March 12th, 2018
The stats. The uniforms. Sheer wild guesses. Everyone has a strategy for making their picks for the NCAA’s March Madness tournament. But this year there’s a new play in the book: machine learning.
Google Cloud has teamed up with the NCAA to host a competition on Kaggle, the world's largest online community of data scientists, challenging participants to build and train machine learning models to forecast the games’ outcomes. Kaggle has hosted contests for the tournament in the past, but this year’s competition is taking things to the next round with a new data set that contains every play-by-play moment in men’s and women’s NCAA Division I basketball since 2009—more than 40 million plays.
The submission deadline for the competition is this Thursday, prior to the start of the tournament. Submissions will be scored by log loss, a common way of measuring accuracy of machine learning models.
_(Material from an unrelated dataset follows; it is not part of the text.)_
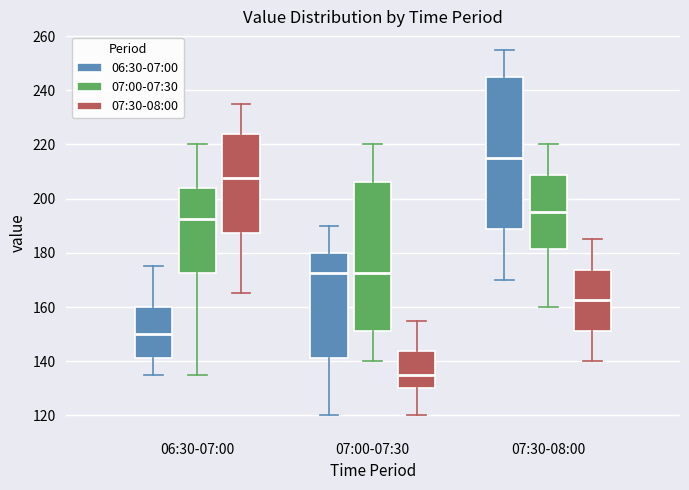

Where is the upper edge of the box for 07:00-07:30 (07:00-07:30) on the y-axis? The values are not printed on the chart, so give them approximately, as read against the axis.

206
A total of $100,000 will be awarded across both the men’s and women’s competitions for the best performing applications of machine learning (which probably outdoes whatever happens in your office pool). And because the competition is based on ML models, not basketball know-how, it’s anyone’s game to win. Talk about a Cinderella story.
The massive data set being used in this competition represents just one area where Google Cloud is teaming up with the NCAA as their official public cloud provider. The NCAA is also in the process of migrating 80+ years of data across 24 sports to Google Cloud Platform (GCP), using Google tools to power analyses of teams and players. But for the data scientists and machine learning enthusiasts participating in the Kaggle competition, the fun is already underway. May the best model survive, advance and take home the championship!